I want to make sure I’m not doing something wrong here.

I noticed some very consistent looking predictions coming out of my model for different users so I started digging:

get_preds() is always returning different results (i can run it for the same users/items 50 times in a row and get 50 different results)
i found something about NLP models needing ordered=True for get_preds but i tried that and it spat at the param so i assume it thinks they’re being returned ordered already.
predict() was returning the same results for every user. i can run it for every item in the model for the first 1000 users and get back the same predictions for all of them. occasionally i get 1 different set of preds in a “batch” (still calling predict() per item) but i figure that’s a rounding error somewhere further down.

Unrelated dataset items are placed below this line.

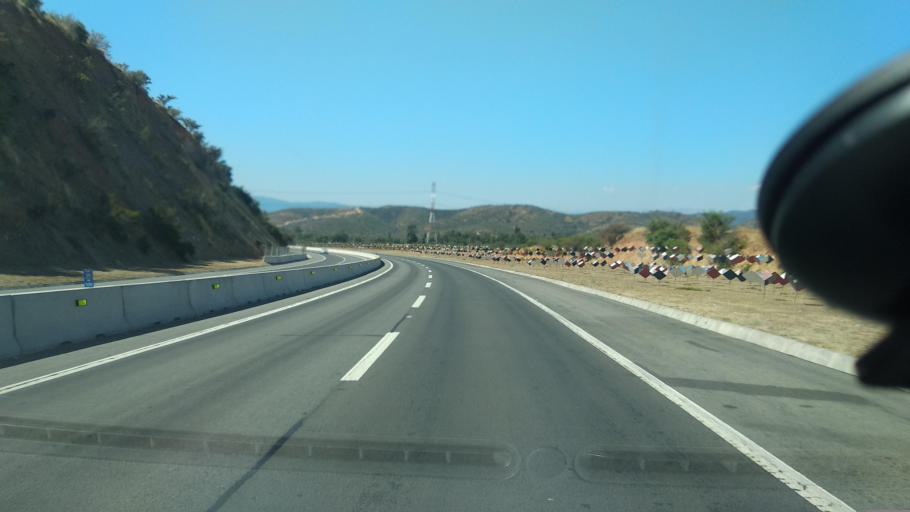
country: CL
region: Valparaiso
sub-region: Provincia de Marga Marga
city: Limache
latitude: -33.0282
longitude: -71.3190
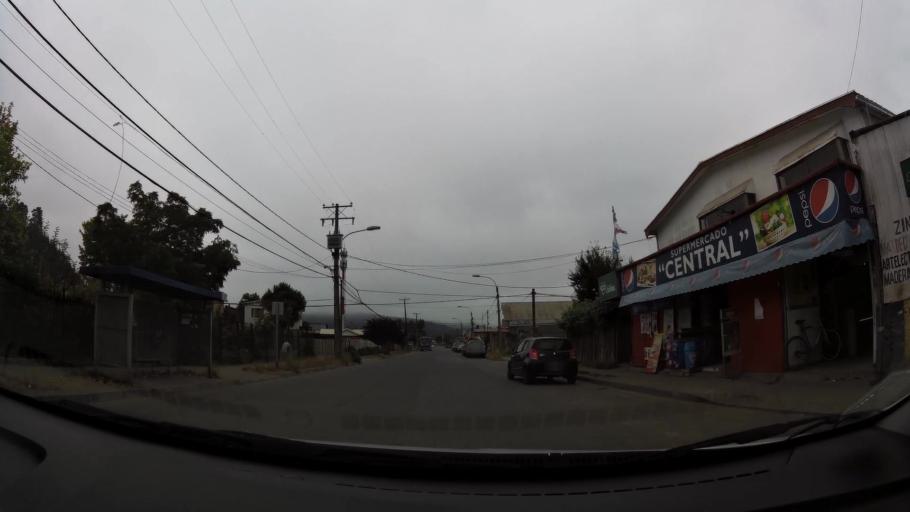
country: CL
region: Biobio
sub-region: Provincia de Concepcion
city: Concepcion
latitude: -36.8252
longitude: -72.9931
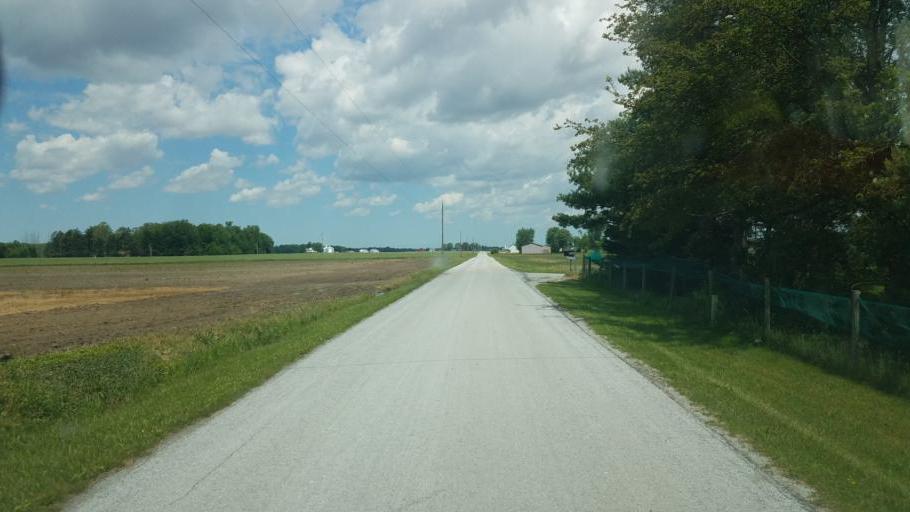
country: US
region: Ohio
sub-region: Hardin County
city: Forest
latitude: 40.6827
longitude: -83.4778
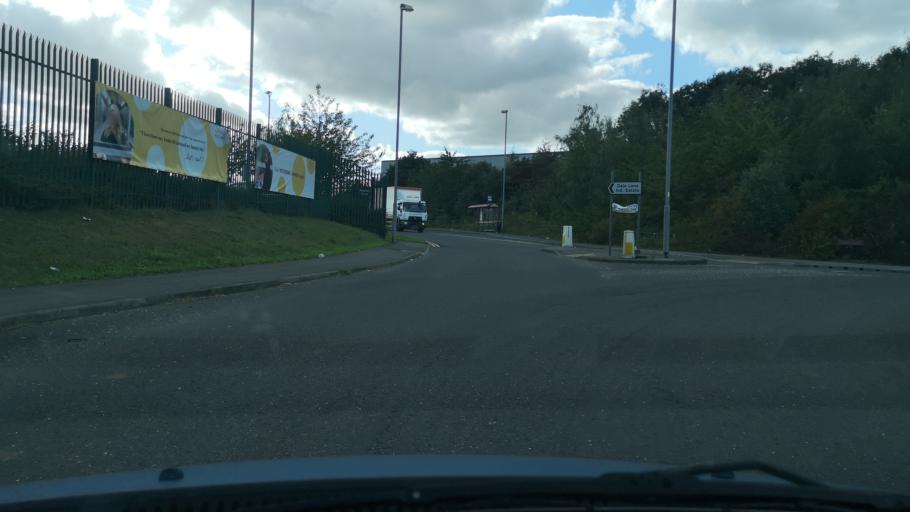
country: GB
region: England
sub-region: City and Borough of Wakefield
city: North Elmsall
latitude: 53.6048
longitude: -1.2705
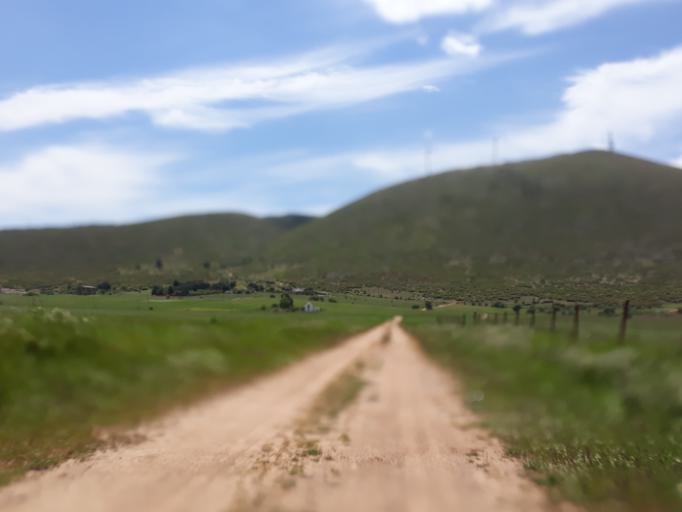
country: GR
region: Central Greece
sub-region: Nomos Voiotias
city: Ayios Thomas
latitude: 38.1859
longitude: 23.5614
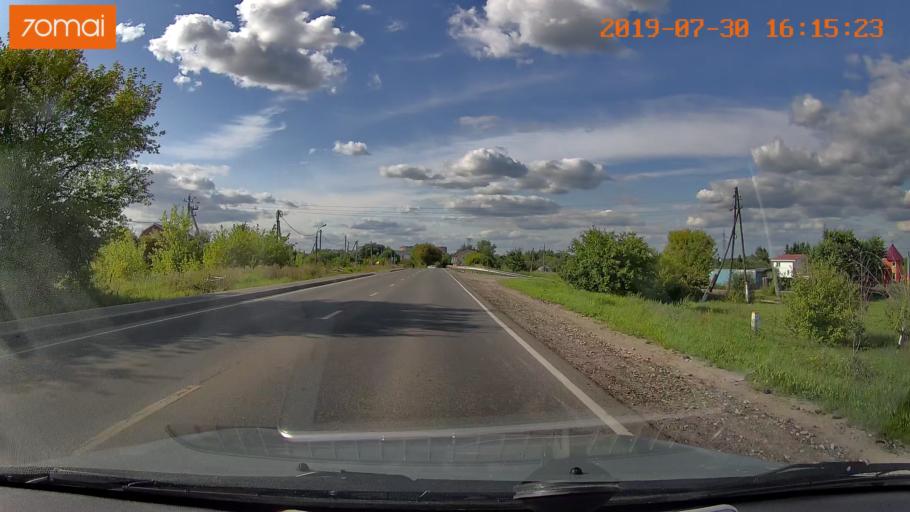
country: RU
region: Moskovskaya
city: Voskresensk
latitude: 55.2957
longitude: 38.6679
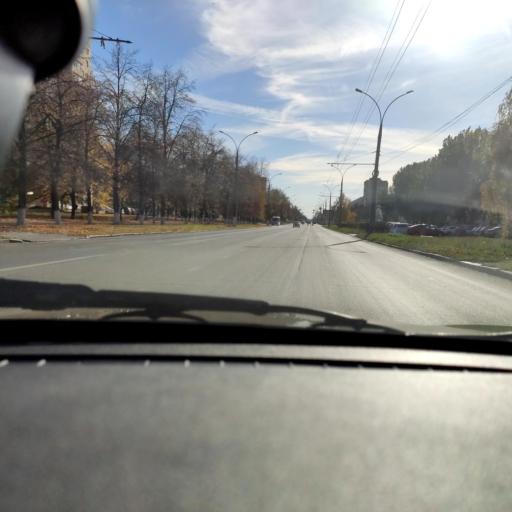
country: RU
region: Samara
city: Tol'yatti
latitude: 53.5328
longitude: 49.2770
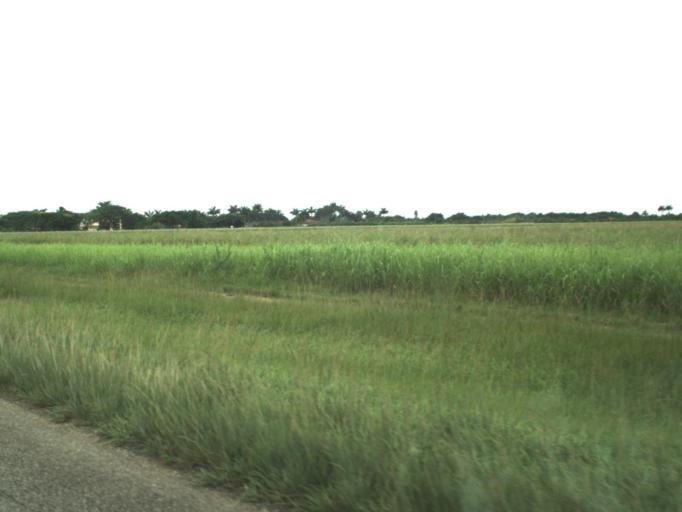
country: US
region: Florida
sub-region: Miami-Dade County
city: Country Walk
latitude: 25.6347
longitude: -80.4798
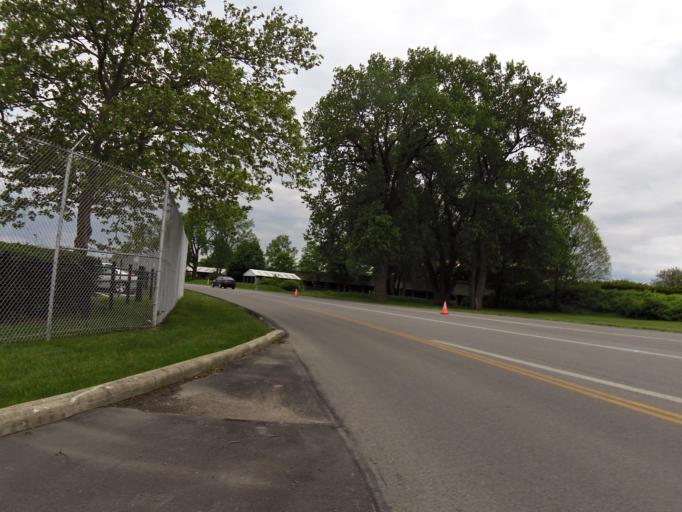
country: US
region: Ohio
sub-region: Franklin County
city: Columbus
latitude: 40.0032
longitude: -82.9876
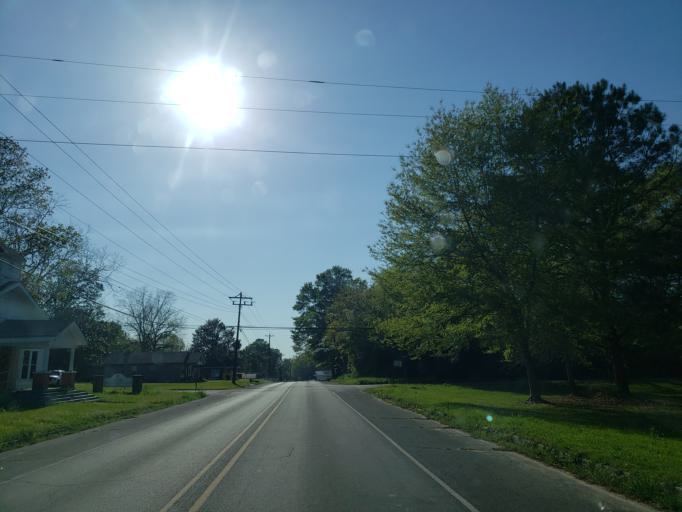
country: US
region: Mississippi
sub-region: Perry County
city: Richton
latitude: 31.4818
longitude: -89.0313
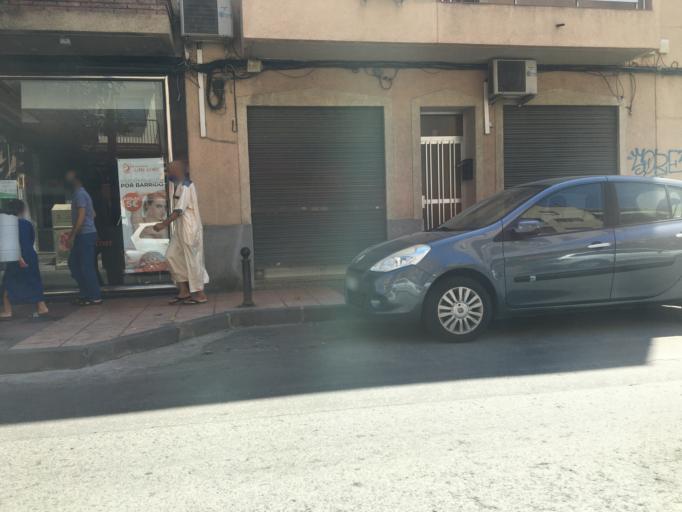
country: ES
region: Murcia
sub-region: Murcia
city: Murcia
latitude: 37.9935
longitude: -1.1022
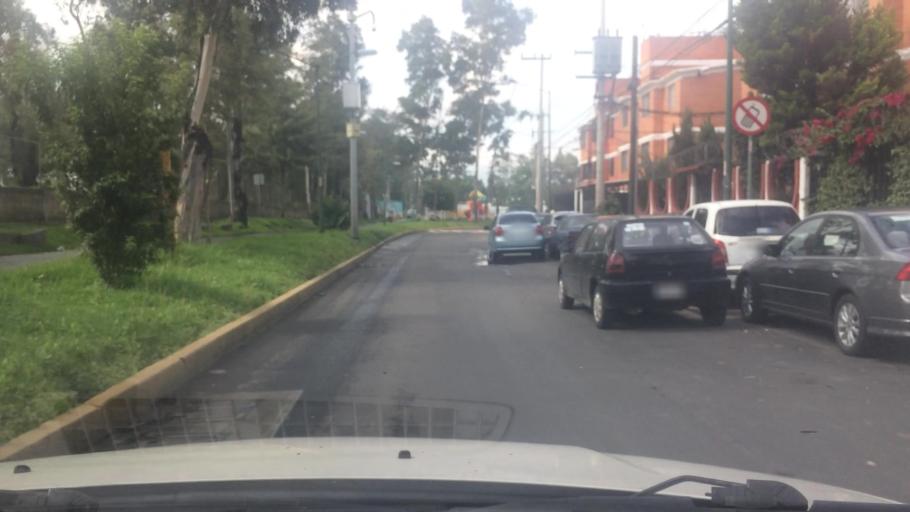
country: MX
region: Mexico City
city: Xochimilco
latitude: 19.3084
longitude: -99.1002
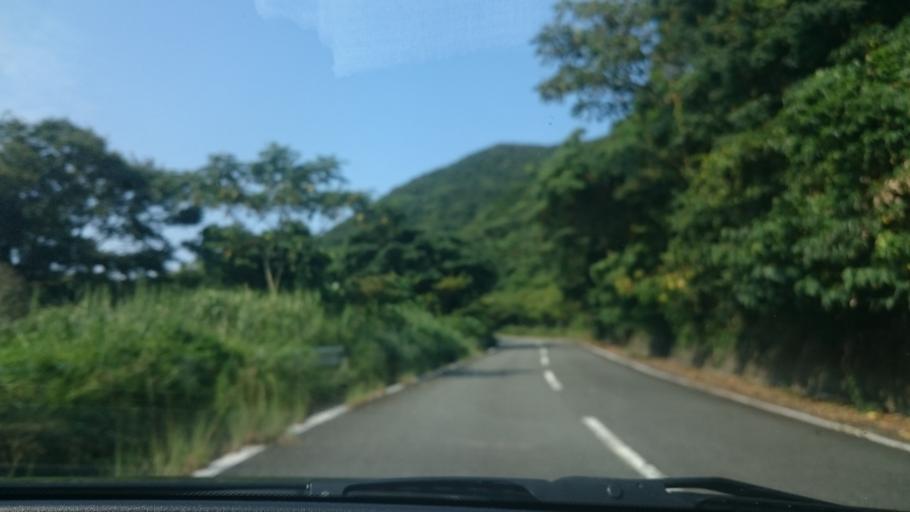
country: JP
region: Shizuoka
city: Heda
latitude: 35.0054
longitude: 138.7808
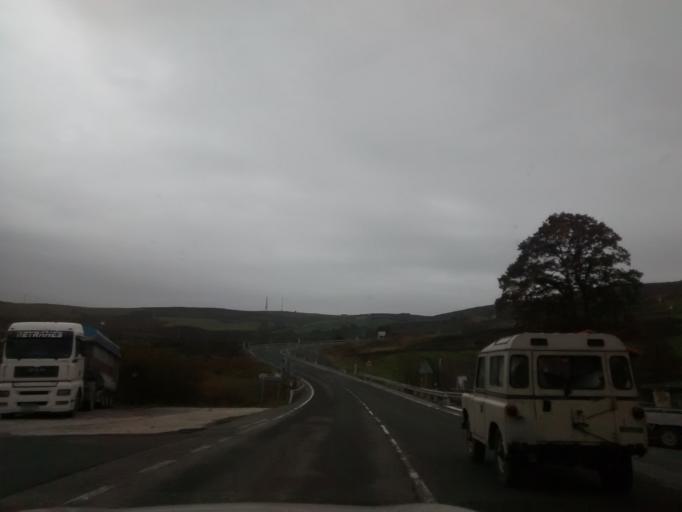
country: ES
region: Cantabria
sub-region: Provincia de Cantabria
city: San Pedro del Romeral
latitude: 43.0655
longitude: -3.8852
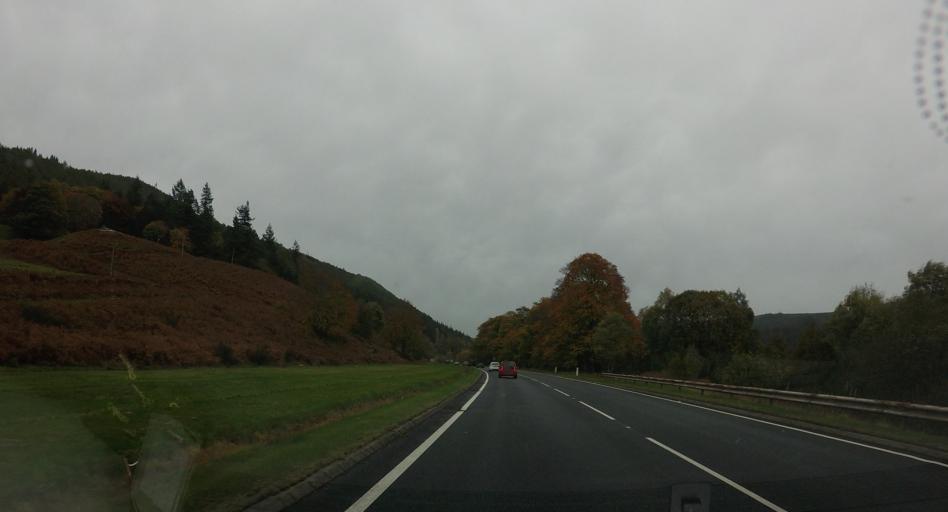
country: GB
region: Scotland
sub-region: Perth and Kinross
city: Bankfoot
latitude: 56.5867
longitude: -3.6229
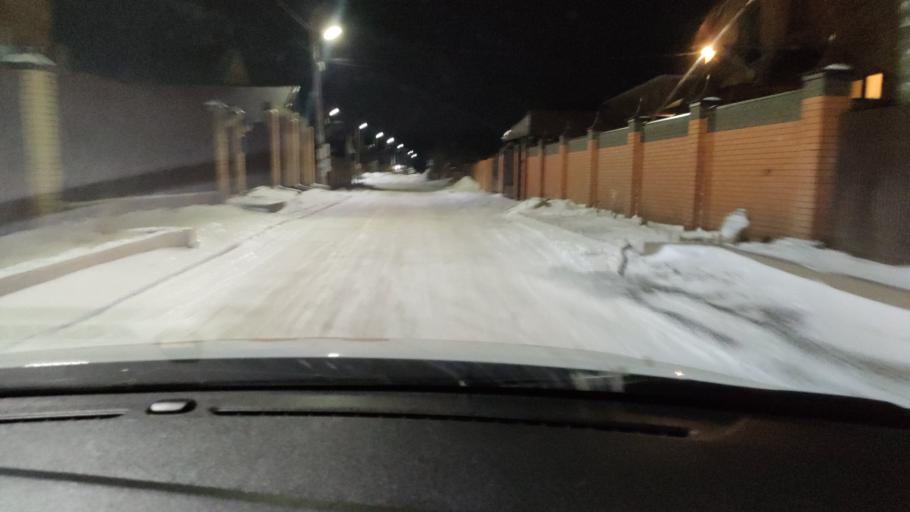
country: RU
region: Tatarstan
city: Vysokaya Gora
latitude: 55.8350
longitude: 49.2425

for get_preds() at this point i’ve been creating my test df and doing

CollabDataBunch.from_df(df, test=df) 
learn.get_preds(DatasetType.Test)

then i tried creating my db with

CollabDataBunch.from_df(train_df, test=df)

but that made get_preds blow up with a key error trying to get user weights for users which were only in the ~~train~~ val set, so i retrained it with val_pct=0.

get_preds() is still behaving the same way but predict() now behaves, and returns the same results for the same user consistently, but different preds for each user, and the preds look pretty reasonable.

this was happening on my own model using jester as a dataset but i can reproduce the same behaviour on lesson4 with ml-100k.